Programmatic ad spend has seen rapid growth in the US, with $12 billion worth of display-related (banners and video) ad spend last year. That is already 62% of total display ad spend in the US and will increase to represent 78% by 2021. Programmatic campaigns are particularly popular in Finance, Technology and Automotive brands. The top programmatic advertisers last year were Apple, Samsung, P&G, Geico, and Amazon.

Smartphones are the big winner when it comes to media consumption, while computers and tablets are losing grounds, but television screens are making a come-back. The growing availability of “over-the-top” (OTT) IP-delivered premium content on TV sets, supported by 70 million connected “smart TVs” and over 50 million standalone OTT boxes, is leading to ever-growing consumption and advertising opportunities. OTT advertising spend, defined as ad impressions generated on television screens by YouTube, Hulu and other OTT content providers and operators like Roku, will reach $2.2 billion this year, up by +40%. Meanwhile addressable TV campaigns are also attracting increasing budgets: $800 million in 2018 (+27%).

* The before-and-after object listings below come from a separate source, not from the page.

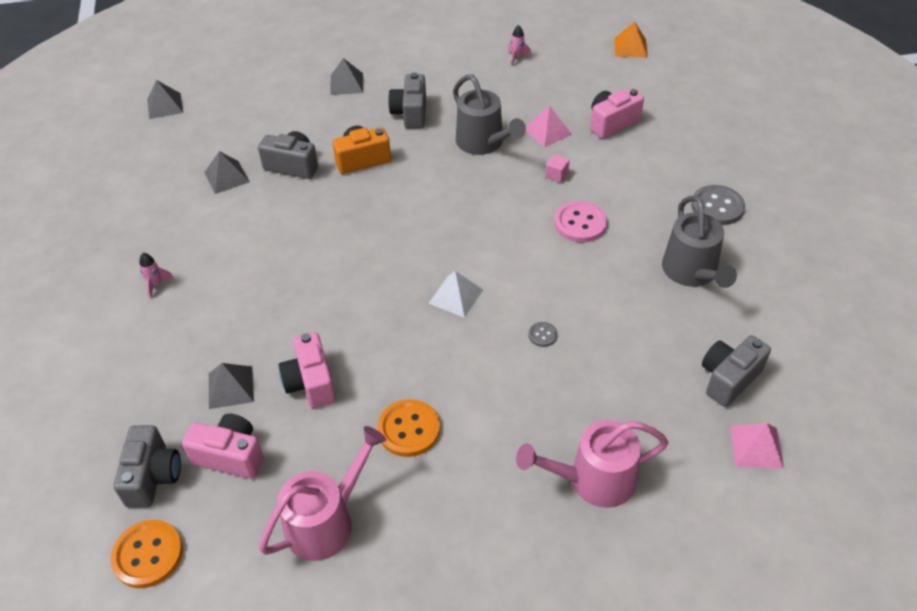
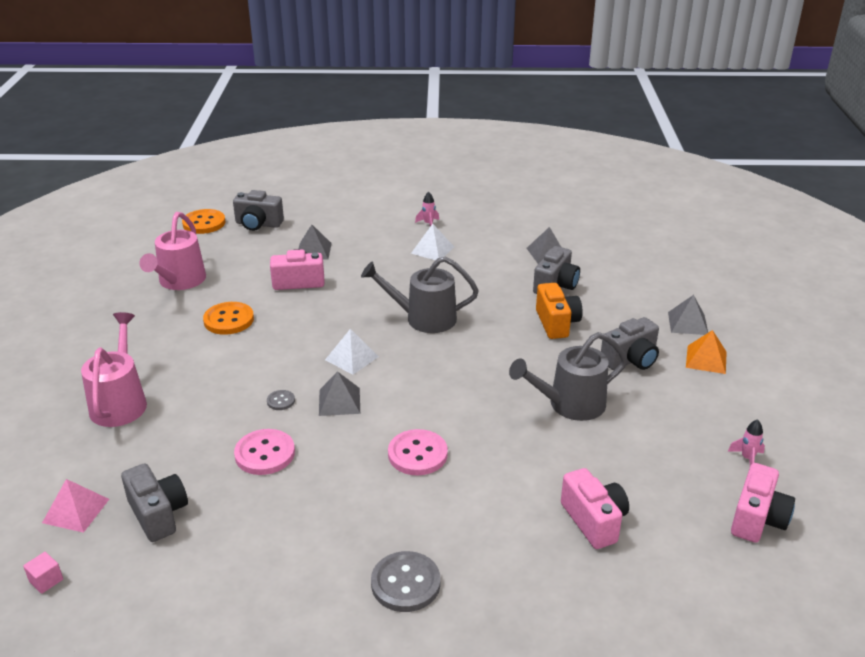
camera: 100 degrees right, 15 degrees down
grey pyramid [147,80,183,119] -> grey pyramid moved to [319,371,360,416]
pink camera [182,414,264,479] -> pink camera moved to [731,463,795,543]
pink watering can [259,426,386,561] -> pink watering can turned 45 degrees clockwise [139,212,206,290]
grey camera [388,73,426,128] -> grey camera turned 135 degrees clockwise [601,317,659,370]
pink pyramid [526,105,572,148] -> none
pink cube [545,155,570,183] -> pink cube moved to [23,552,63,594]
orange pyramid [614,22,648,57] -> orange pyramid moved to [686,330,727,374]
grey watering can [662,195,737,288] -> grey watering can moved to [361,257,479,333]
none -> pink button [234,429,295,475]
none -> white pyramid [411,224,454,260]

OOH is the only traditional media channel likely to post net revenue growth this year (+21.9 to $8 billion), thanks to further organic growth in digital/ambient OOH inventory. One example is the launch of a multi-year development plan by Outfront Media and the New York Metropolitan Transit Authorities (MTA), aimed at installing 50,000 digital screens in the subway and bus systems, starting in 2018.

Radio advertising sales will continue to suffer in 2018 because of a negative pricing trend (CPM -3%) and the continued decline in listening. MAGNA expects linear broadcast radio NAR to decline by -3.8% to $13.2 billion. The digital advertising sales of radio broadcasters and streaming players will grow by approx. +6%, but “audio advertising” market(broadcast + digital revenues, traditional broadcasters + streaming “pure players”) is still expected to shrink by -2%. The “Chapter 11” filings of iHeartMedia and Cumulus (which together represent 25% of the entire radio ad market), reflect the struggles of this media category.

Print advertising sales will decrease by -17% to $14.7 billion. Adding publishers’ digital ad sales (+7% to $7.3 billion), total advertising revenues will still decline by -10% this year for publishers (newspapers -12%, magazines -8%). Finally direct mail advertising revenues (not included in MAGNA’s grand total) will decrease by -3% to $18 billion, as the expected boost from political mailing campaigns will not quite offset the long term erosion of mailing caused by the competition of digital formats.

In terms of spending verticals, MAGNA expects reduced ad budgets from Automotive (-4%), and Movies (-10%). Those two sectors are cutting marketing expenditure as car sales and box office revenues are decreasing. Growth sectors this year will include Technology (+13%, but little or no growth in TV spend) and Finance (+7%, also concentrated in digital).